The old woman leaned suddenly over, and drew the red, ridiculous head to her shoulder with a gasp of affection, and her eyes were full of tears.

“Cassy,” she exclaimed, “Cassy, you make me cry.” Then she turned and hurried from the room.

Three hours later the problem was solved in the big sitting-room where Cassy had first been received with her boy. Aunt Kate sat with her feet on a hassock, rocking gently and watching and listening. Black Andy was behind the great stove with his chair tilted back, carving the bowl of a pipe; the old man sat rigid by the table, looking straight before him and smacking his lips now and then as he was won’t to do at meeting; while Cassy, with her chin in her hands and elbows on her knees, gazed into the fire and waited for the storm to break.

Her little flashes of humour at dinner had not brightened things, and she had had an insane desire to turn cart-wheels round the room, so implacable and highly strained was the attitude of the master of the house, so unctuous was the grace and the thanksgiving before and after the meal. Abel Baragar had stored up his anger and his righteous antipathy for years, and this was the first chance he had had of visiting his displeasure on the woman who had “ruined” George, and who had now come to get “rights,” which he was determined she should not have. He had steeled himself against seeing any good in her whatever. Self-will, self-pride, and self-righteousness were big in him, and so the supper had ended in silence, and with a little attack of coughing on the part of Cassy, which made her angry at herself. Then the boy had been put to bed, and she had come back to await the expected outburst. She could feel it in the air, and while her blood tingled in a desire to fight this tyrant to the bitter end, she thought of her boy and his future, and she calmed the tumult in her veins.

She did not have to wait very long. The querulous voice of the old man broke the silence.

“When be you goin’ back East? What time did you fix for goin’?” he asked.

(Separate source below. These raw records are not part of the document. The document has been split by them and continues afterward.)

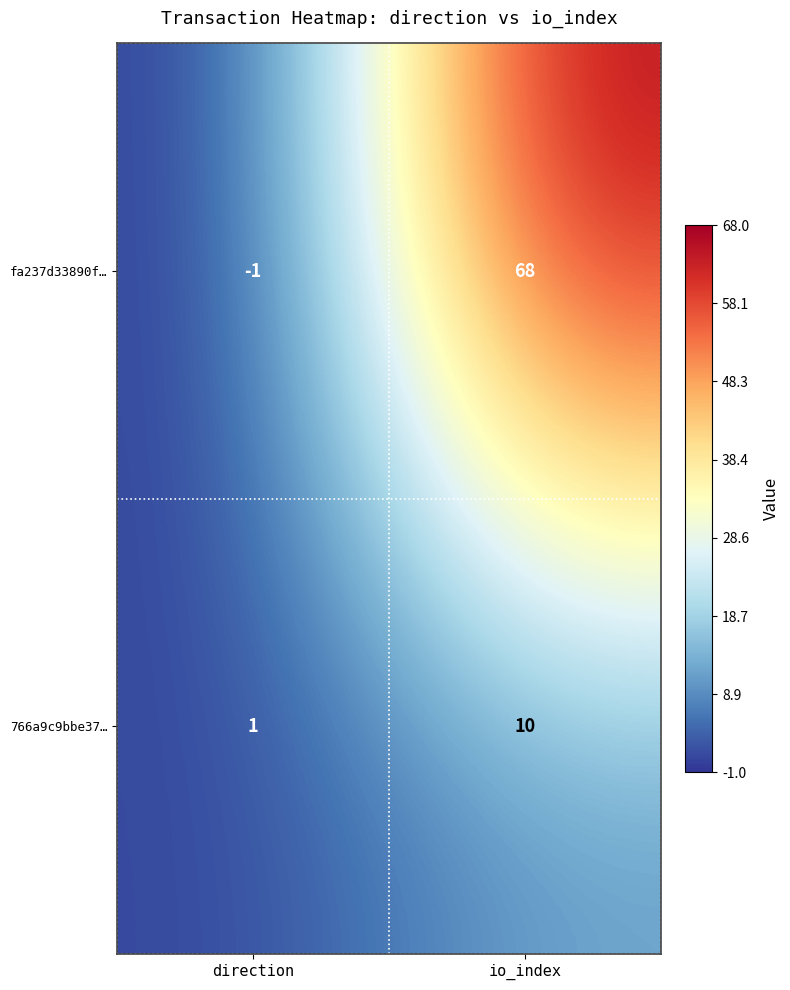

How many categories are shown in the chart?

2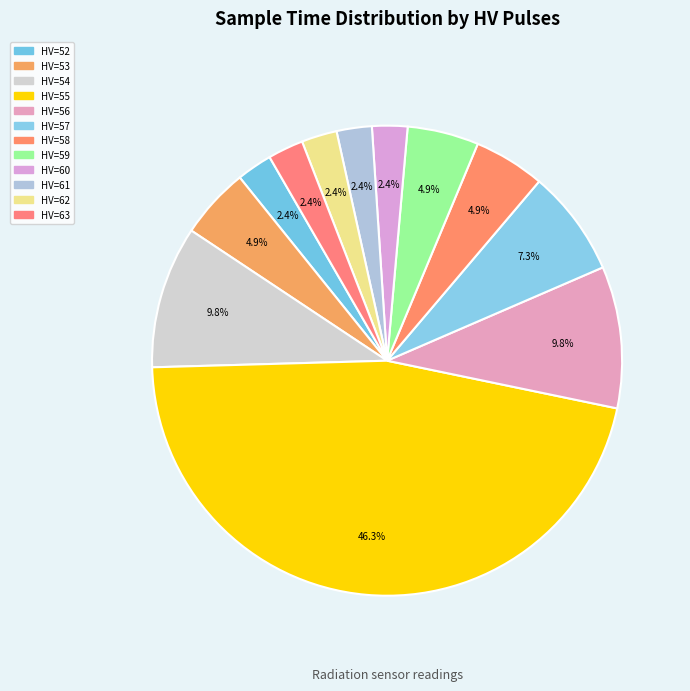

How many segments does this pie chart have?

12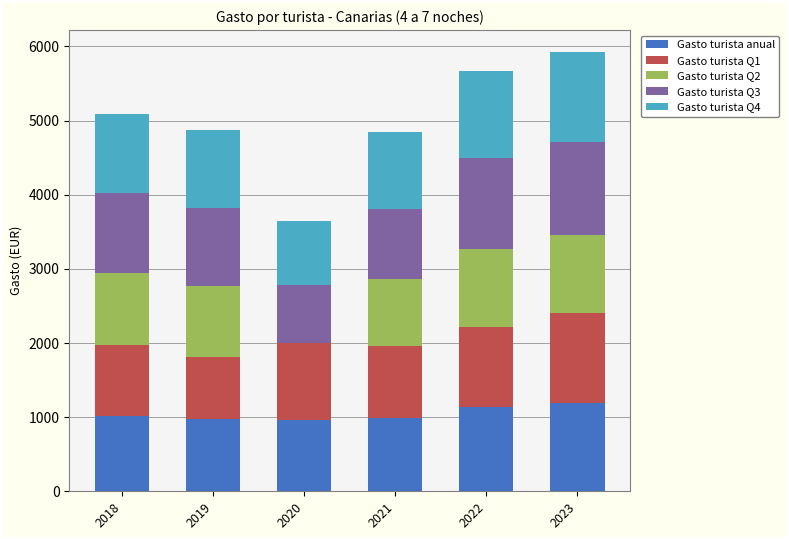

What is the total value across all series at 2023?

5924.3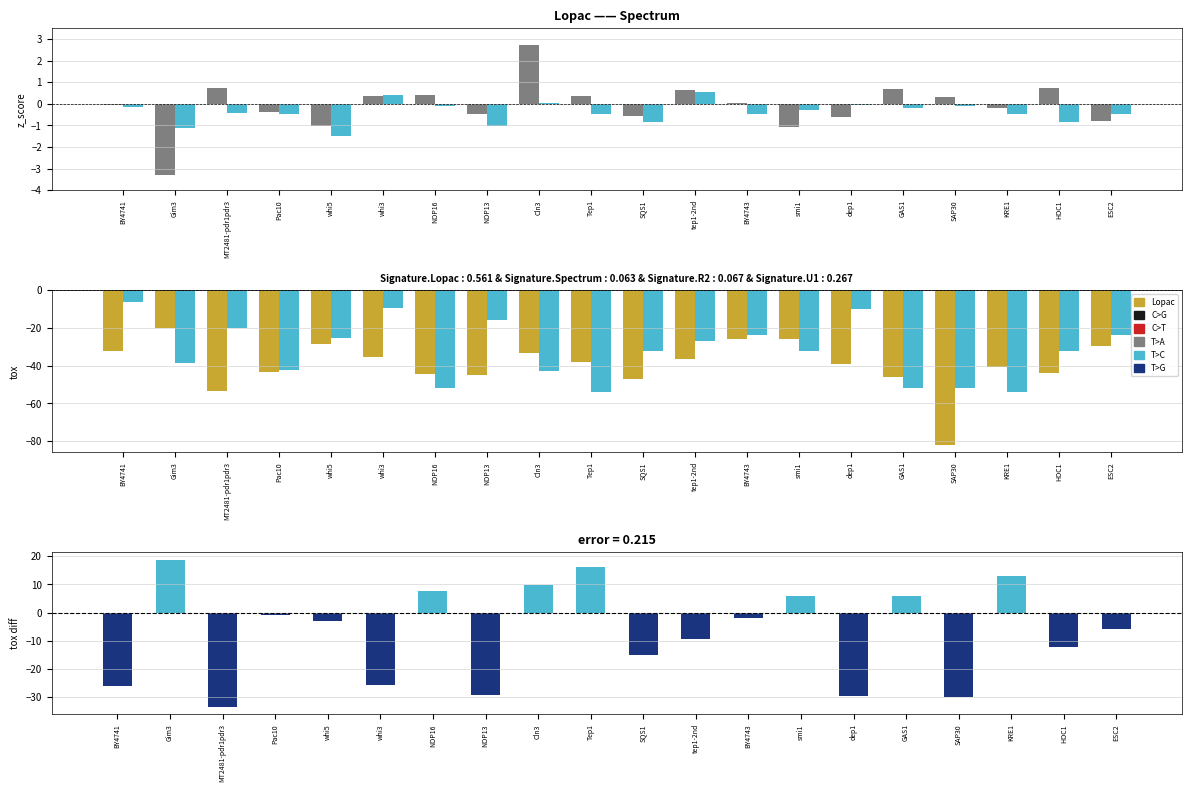

Rank the series at MT2481-pdr1pdr3 from highest to lowest value.

Lopac, Spectrum, Spectrum tox, diff (Lopac-Spectrum), Lopac tox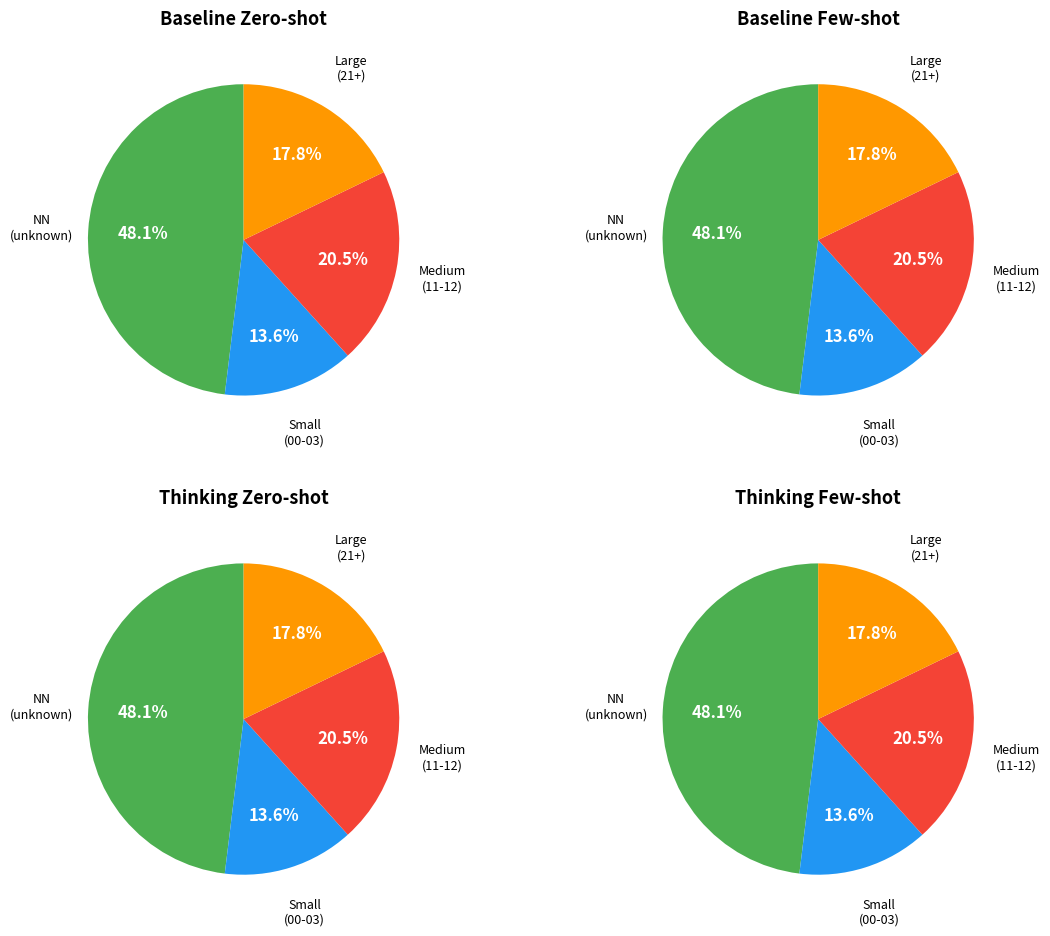

Is 11 the majority of the pie?

No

She raised her head and looked at him squarely. “I didn’t fix any time for going East again,” she replied. “I came out West this time to stay.”

“I thought you was on the stage,” was the rejoinder.

“I’ve left the stage. My voice went when I got a bad cold again, and I couldn’t stand the draughts of the theatre, and so I couldn’t dance, either. I’m finished with the stage. I’ve come out here for good and all.

“Where did you think of livin’ out here?”